I had thought this was obvious. He chooses from apparent options. Though even that representation is more 'free-will' friendly than is warranted. He actually chooses according to what he prefers, and it is simple as that. It is the self-determinist that insists on independence from causation.

Now how anyone can demonstrate independence from causation I have yet to see, even from minds much better than mine who hold to such notions as middle knowledge
Coercion is only part of the issue. The question is whether or not the apparent paths are genuine options or if the course is set beforehand. If the outcome is set, then in what sense is a choice made?
The outcome is a result of causes, to include the choice, which is a result of causes, all the way back, turtles all the way down, to first cause.
It absolutely does, because if there is only a single possible outcome then there is no choice being made. You're just trying to have your cake and eat it too. It's entirely disingenuos to call a determined outcome a choice.
It's entirely disingenuous to pretend that anyone can choose something without something tipping the balance. Cause.

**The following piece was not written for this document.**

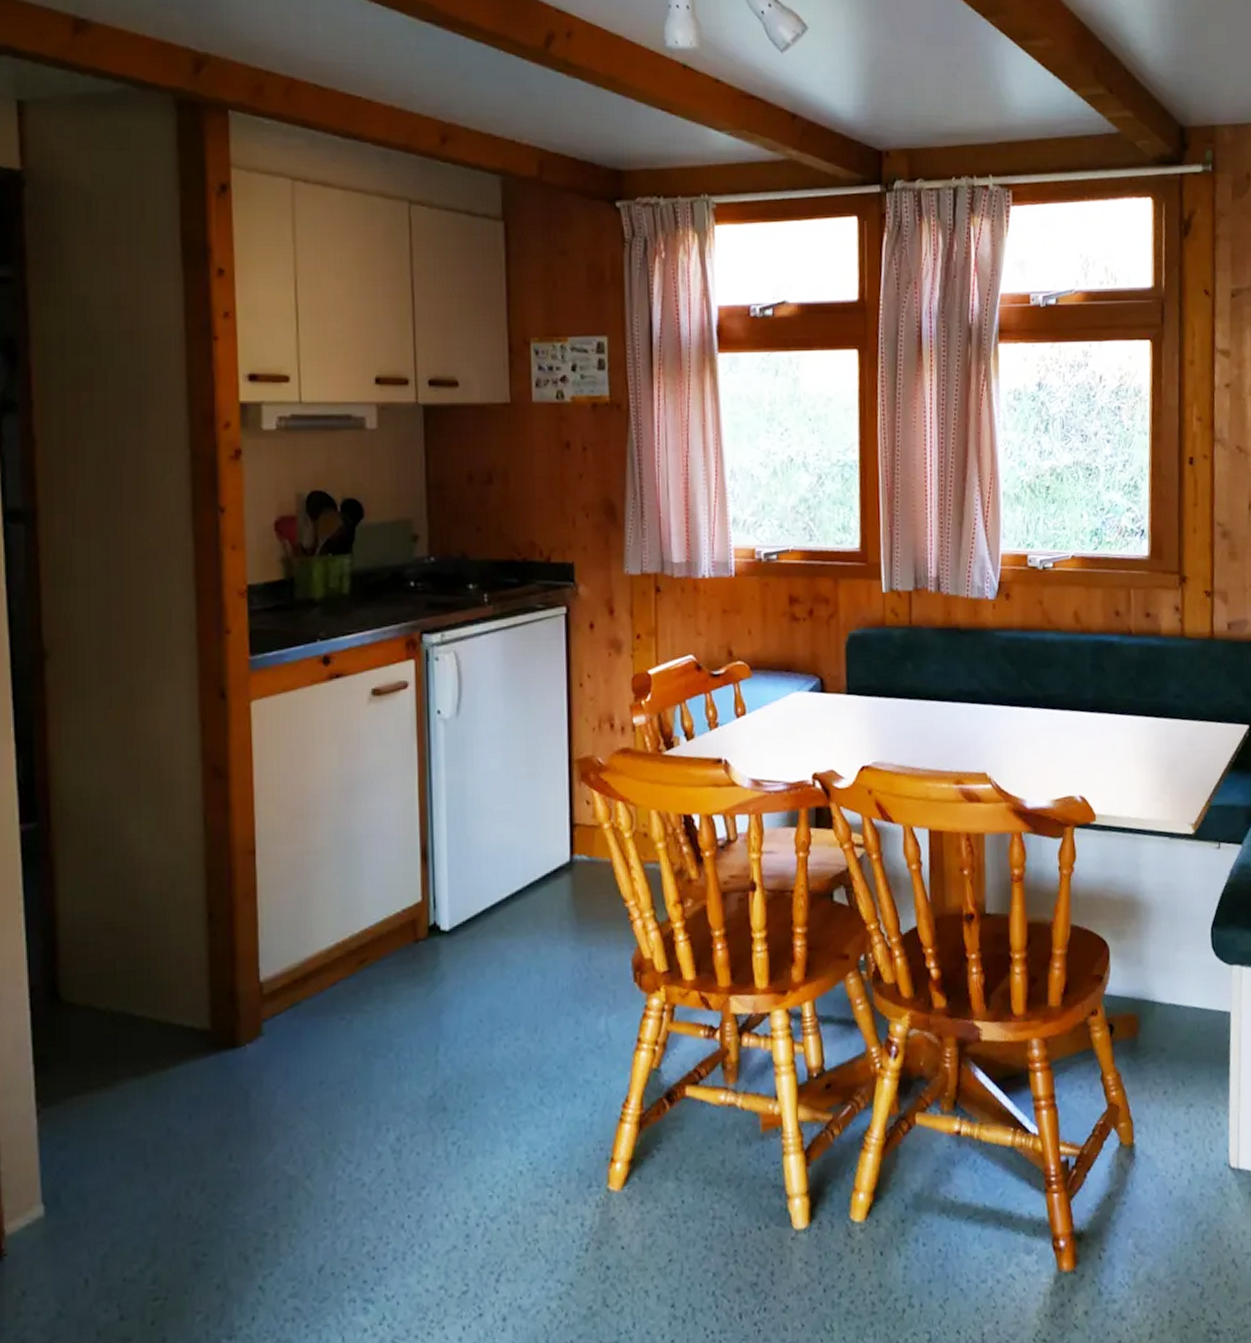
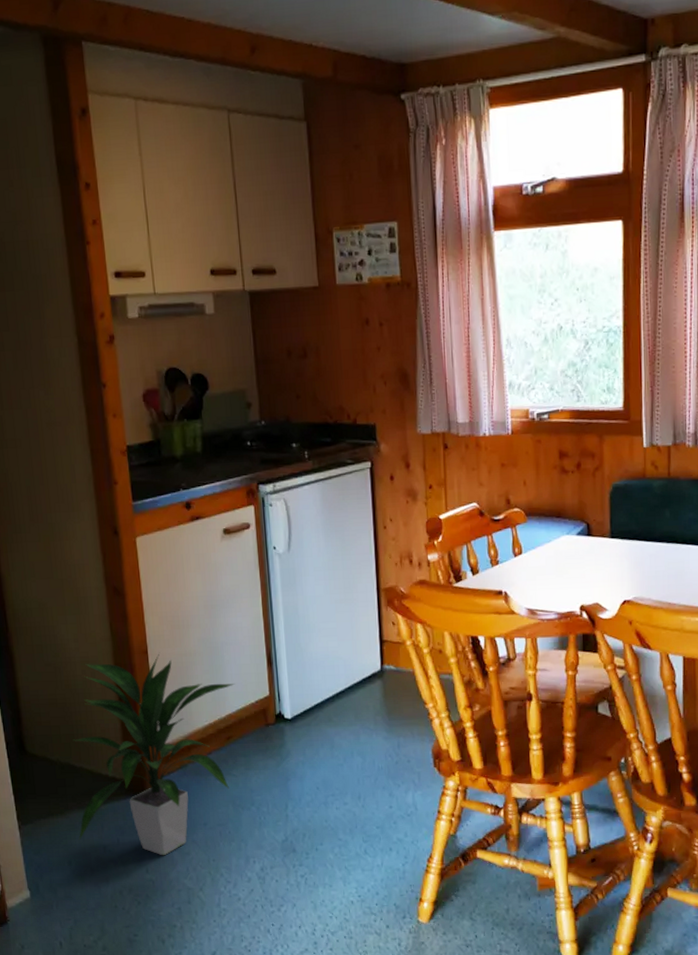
indoor plant: none [129,851,375,1134] -> present [72,652,235,856]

Even if you want to say that two options are equally possible to be chosen (which I can disprove if empiricism is a worthy indicator here), there still has to be a reason why one thing was chosen over another thing that 'could have been chosen'. Or do you believe in mere chance as directing outcomes?
You said yourself, there is only one possible outcome. There is no choice involved, except by whatever is set over the causal chains. Just because you want to be inconsistent and assert that "choice" occurs when there is no real alternative available is nothing more than an inconsistency on your part. And I can't help but notice you never addressed my question about the water droplet on the rock...why is that?
Where is your proof? You continue with assertions only. The water droplet on the rock was an inane question. How does it apply to this matter?

The question about the water droplet was frankly inane. The water does not choose. It does as gravity causes, and impediments direct. It has no will of its own, unlike the human, who wills with every decision, yet, is no less caused to do as he does than the water does as it does. The added effect-come-cause --will-- is nevertheless acting according to desire, inclinations and preference.

Does that answer your question to your satisfaction? Does the inclusion of the word, "will", change anything this thread has so far produced?
There's no strawman, just reality that you refuse to acknowledge. If you eat a cake, you no longer have cake. If your "decisions" are entirely decided by historical causal chains, you haven't made a choice.
Assertion
You're just a passenger and a puppet.
Assertion, but see above, "will".
The fact that "determinists" are almost invariably inconsistent on this just shows that determinism is likely not true.
Inconsistent how?
So which is it, are all decisions determined before the "choice" is made or are genuine options available when we are presented with choices?
First, prove your assertion. You can't expect a decision from me by the pressuring me with vapor. Prove that "genuine options" from which to choose must all be genuinely possible, as opposed to those not chosen being illusory. But all decisions of the human are dependent on antecedent causes, as I have asserted repeatedly, and which you somehow think yourself to have disproven.
Perhaps if you didn't try to have it both ways you wouldn't get "strawmanned" and you'd have a coherent argument.
Huh? I have been saying that it is you who are presenting a strawman.

My argument, even according to cold logical AI, is entirely coherent, and consistent. It does depend on the assumption that all fact --except first cause, (which I call God)-- is dependent on antecedent cause. If you could find a way to annul that notion, have at it. But so far the effort to do so has fizzled measurably.